▶ **HOW TO COMPLETE THIS TASK**:
Among the lines below, which ones contain the word "pixels"? Copy every such line.

▶ **Stored data entries**:
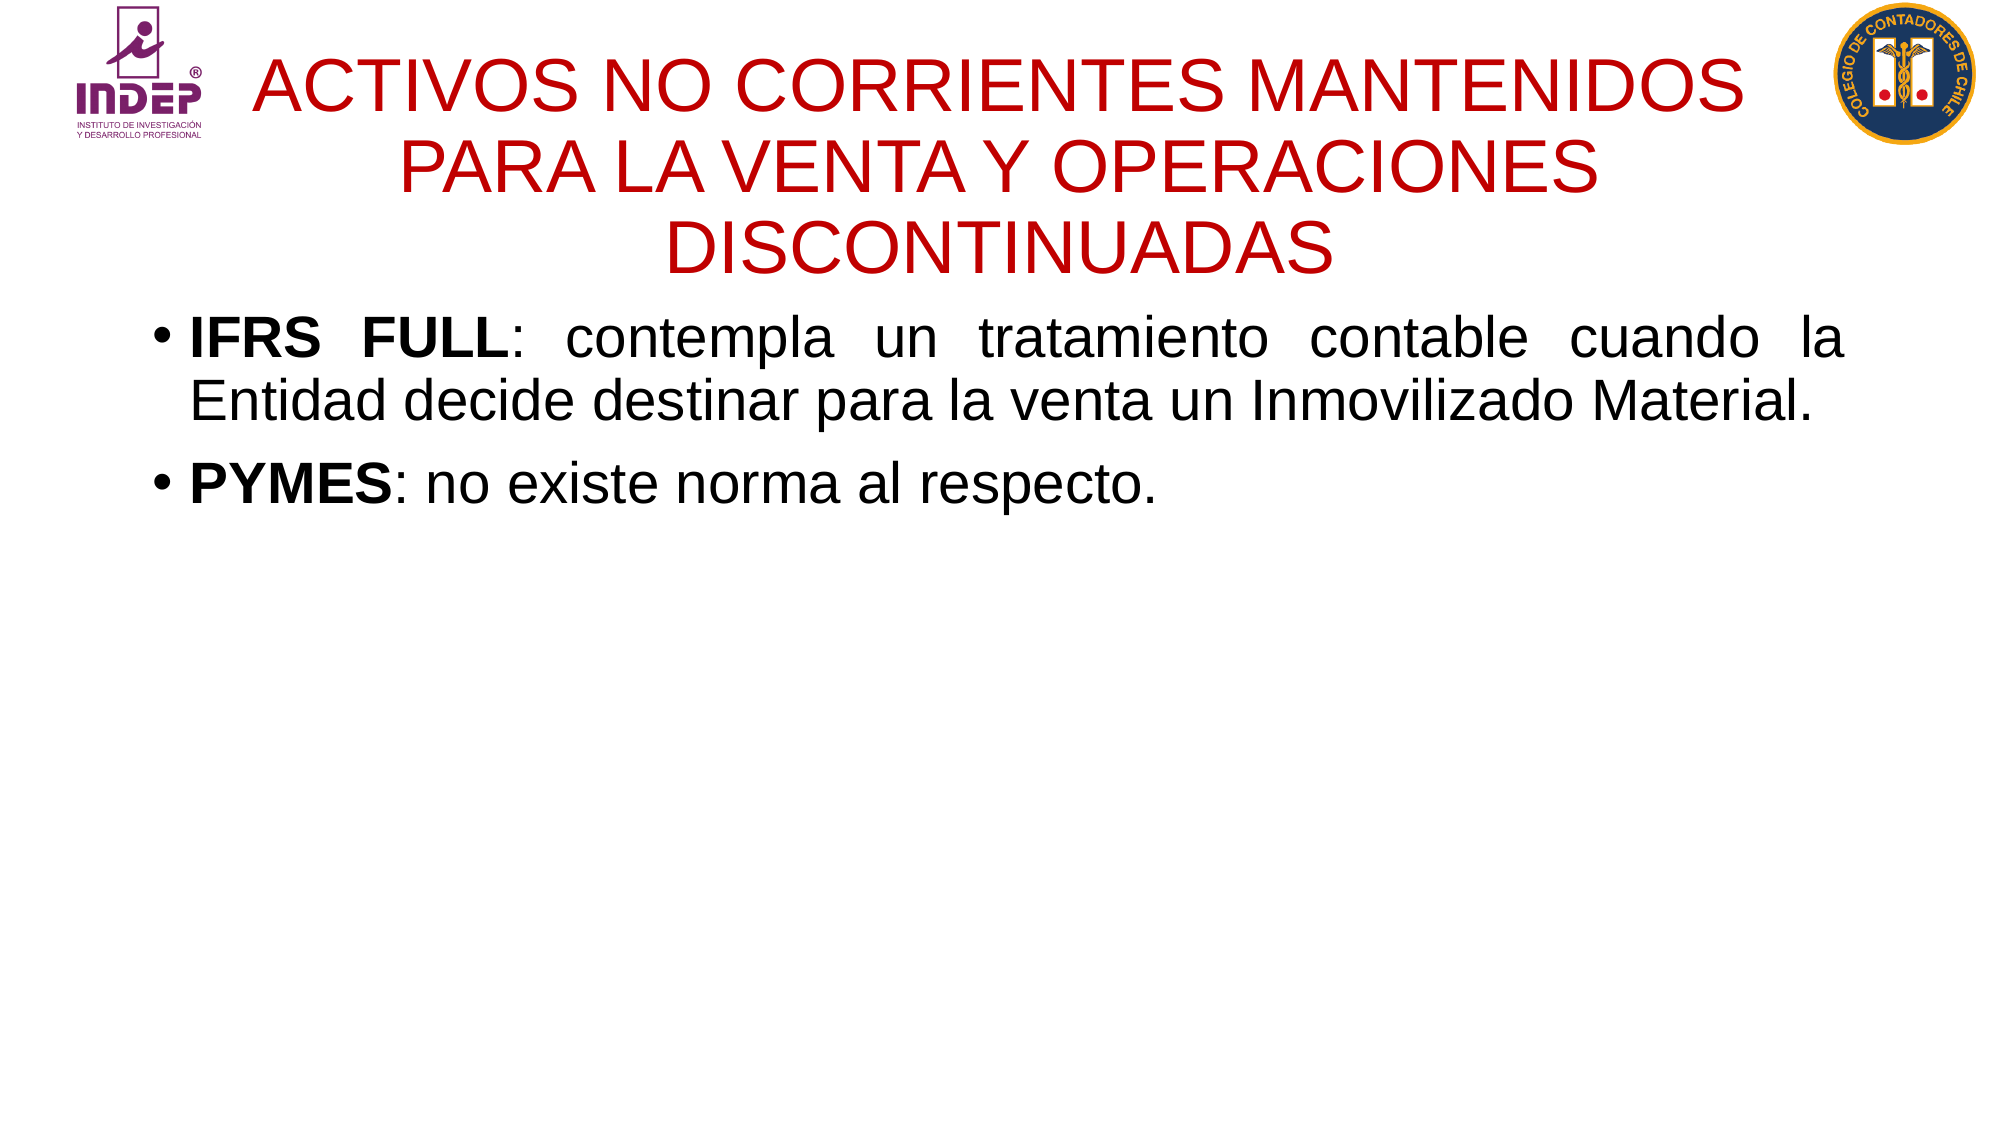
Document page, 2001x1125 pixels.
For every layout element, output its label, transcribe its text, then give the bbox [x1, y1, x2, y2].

list IFRS FULL: contempla un tratamiento contable cuando la Entidad decide destinar para la venta un Inmovilizado Material. PYMES: no existe norma al respecto. [137, 299, 1863, 1014]
picture [1832, 2, 1976, 145]
picture [0, 0, 276, 181]
title ACTIVOS NO CORRIENTES MANTENIDOS PARA LA VENTA Y OPERACIONES DISCONTINUADAS [137, 59, 1863, 278]
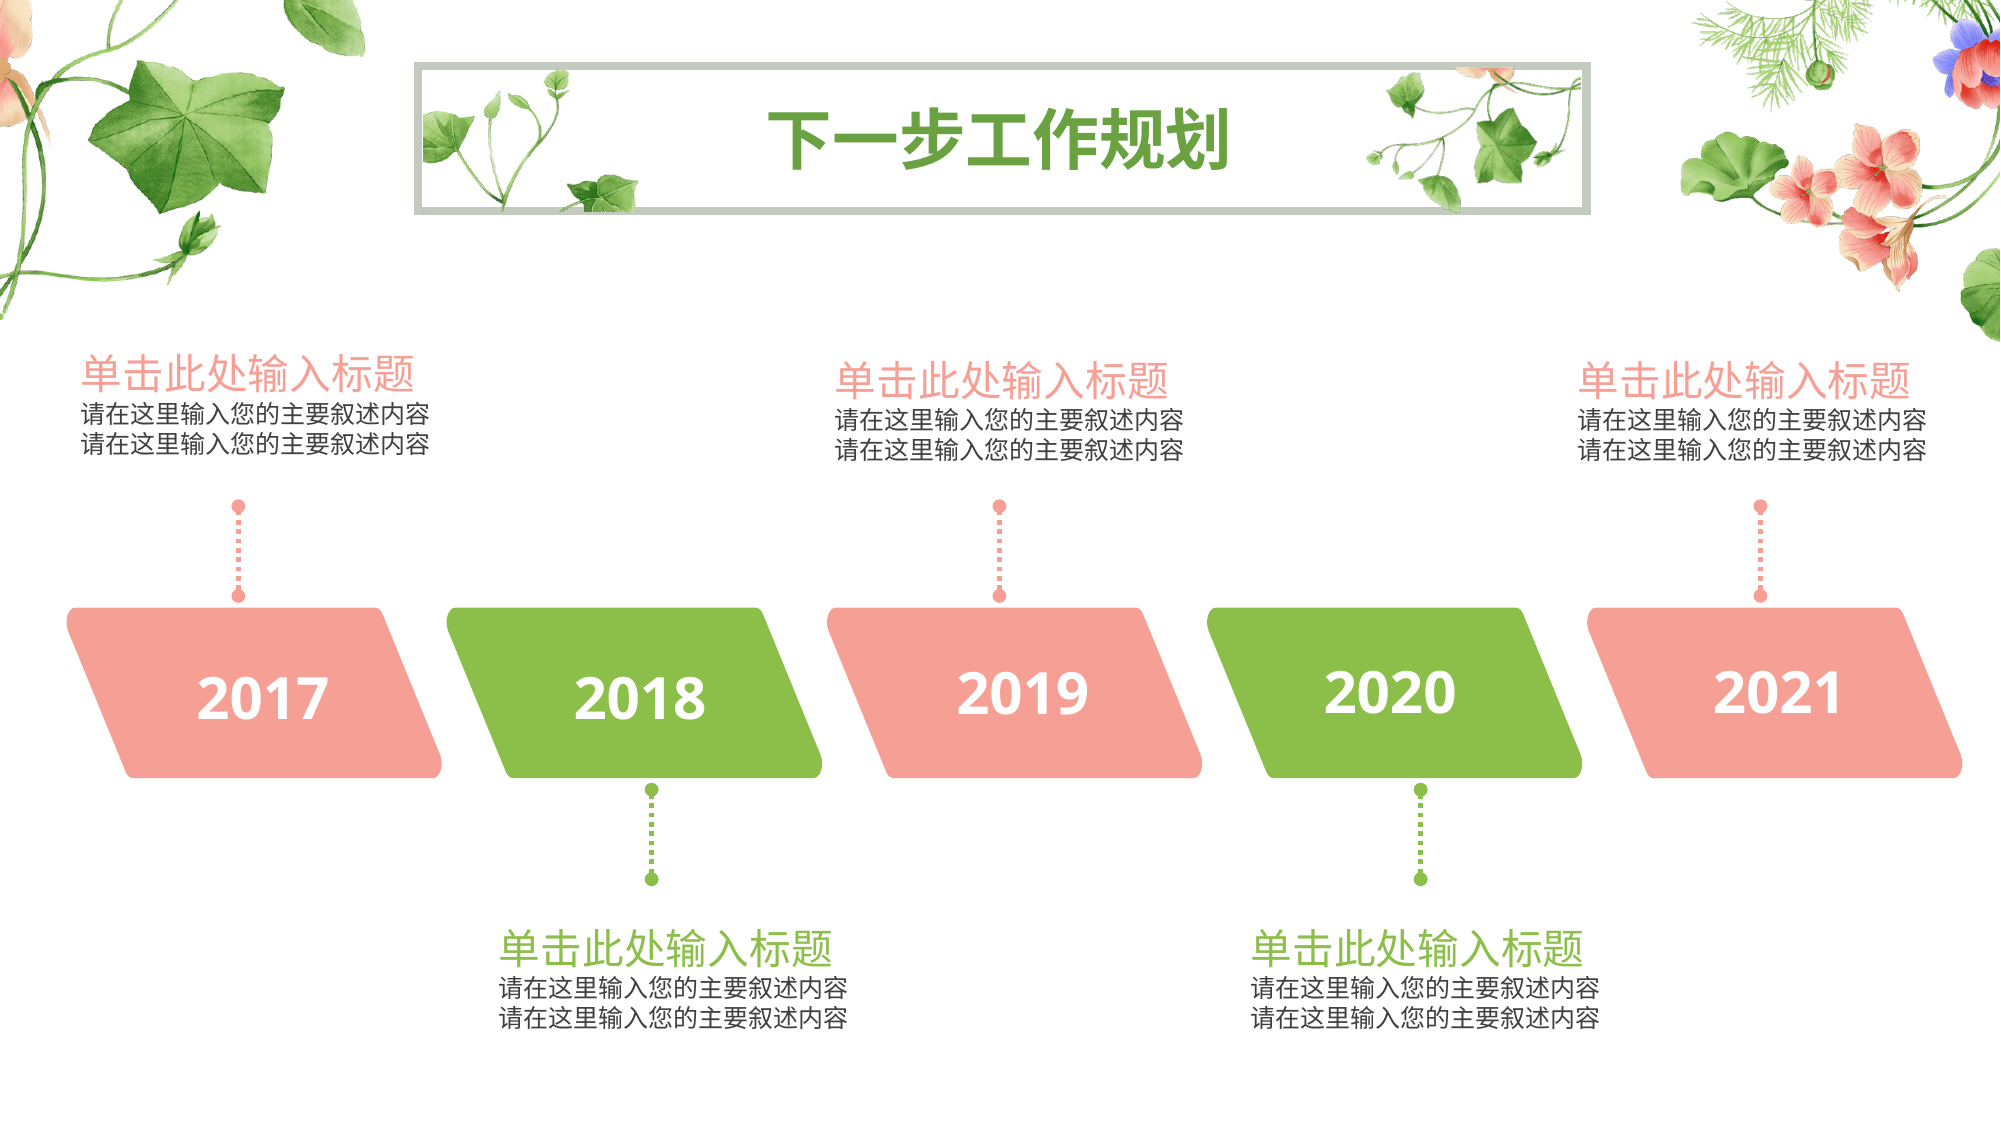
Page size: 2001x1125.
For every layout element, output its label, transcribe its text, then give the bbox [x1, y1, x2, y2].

text_box 单击此处输入标题 请在这里输入您的主要叙述内容 请在这里输入您的主要叙述内容 [1235, 915, 1616, 1121]
text_box 下一步工作规划 [750, 90, 1248, 186]
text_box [824, 607, 1204, 779]
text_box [1204, 607, 1584, 779]
text_box 单击此处输入标题 请在这里输入您的主要叙述内容 请在这里输入您的主要叙述内容 [483, 915, 864, 1121]
text_box [1548, 65, 1587, 212]
text_box 单击此处输入标题 请在这里输入您的主要叙述内容 请在这里输入您的主要叙述内容 [1562, 347, 1943, 552]
text_box 单击此处输入标题 请在这里输入您的主要叙述内容 请在这里输入您的主要叙述内容 [66, 340, 446, 546]
text_box [417, 65, 423, 212]
picture [1362, 33, 1581, 254]
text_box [1584, 607, 1965, 779]
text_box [64, 607, 445, 779]
picture [1672, 0, 2000, 347]
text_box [445, 607, 824, 779]
text_box [646, 65, 1395, 212]
picture [423, 52, 646, 212]
text_box 单击此处输入标题 请在这里输入您的主要叙述内容 请在这里输入您的主要叙述内容 [820, 347, 1200, 552]
picture [0, 0, 389, 327]
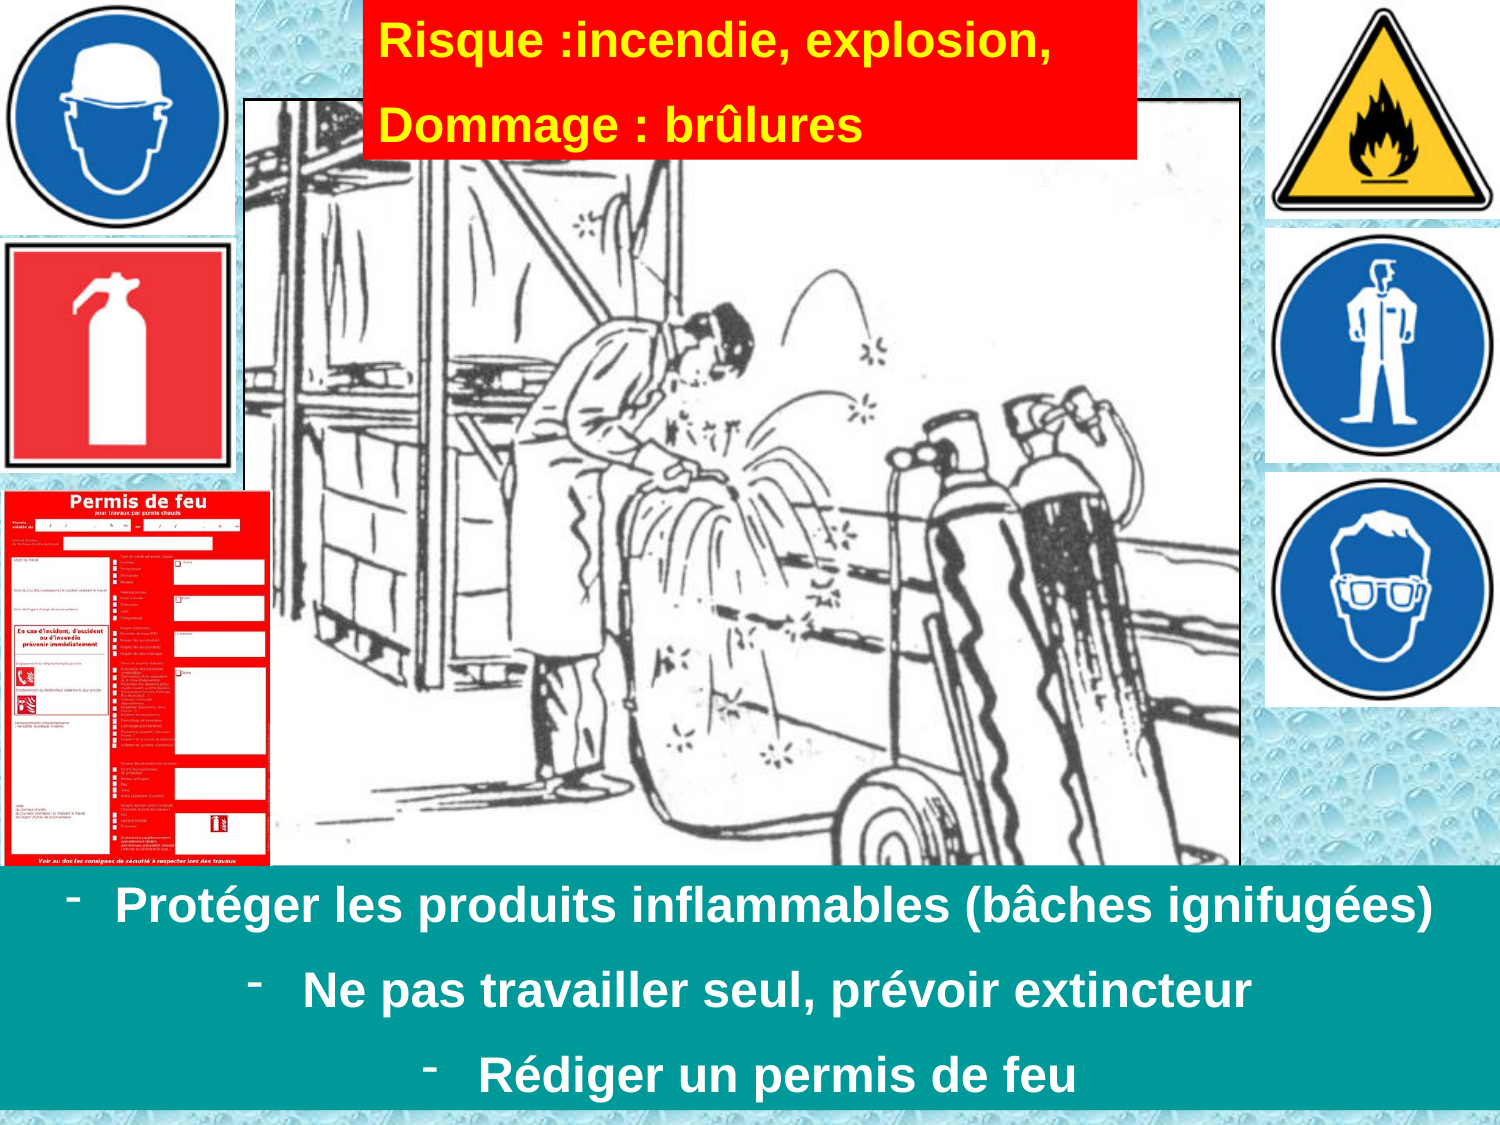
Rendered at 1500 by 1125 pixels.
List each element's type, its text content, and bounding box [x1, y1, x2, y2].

text_box Risque :incendie, explosion, Dommage : brûlures [362, 0, 1137, 98]
text_box Protéger les produits inflammables (bâches ignifugées) Ne pas travailler seul, prévoir extincteur Rédiger un permis de feu [0, 865, 1500, 1111]
picture [1137, 0, 1500, 865]
picture [0, 1111, 1500, 1125]
picture [0, 0, 1240, 1050]
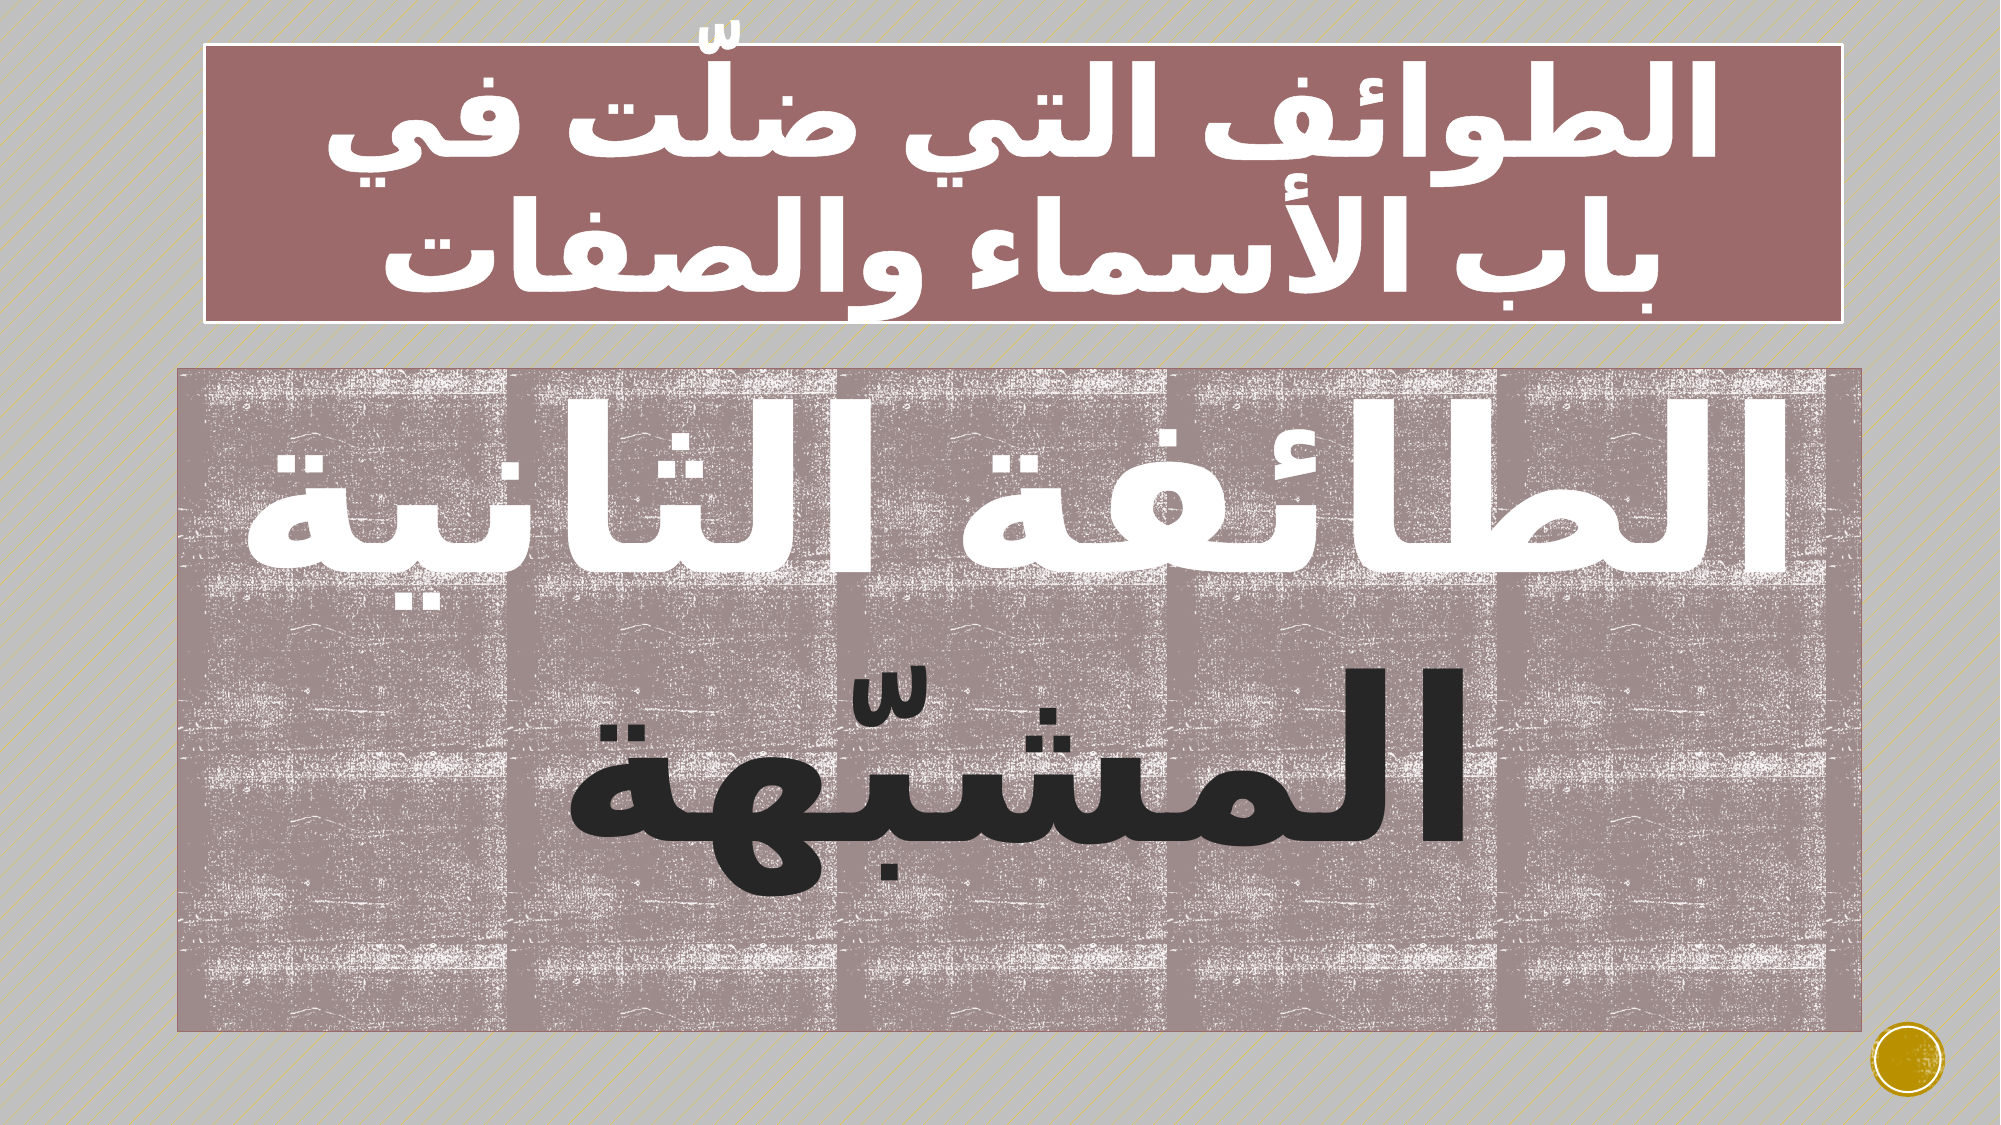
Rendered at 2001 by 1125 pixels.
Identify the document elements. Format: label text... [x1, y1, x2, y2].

▶ **SOLUTION TO THIS TASK**:
Document page, 2001x1125 pixels.
Rendered at 1500 by 1125 pixels.
Rendered at 2001 by 1125 pixels.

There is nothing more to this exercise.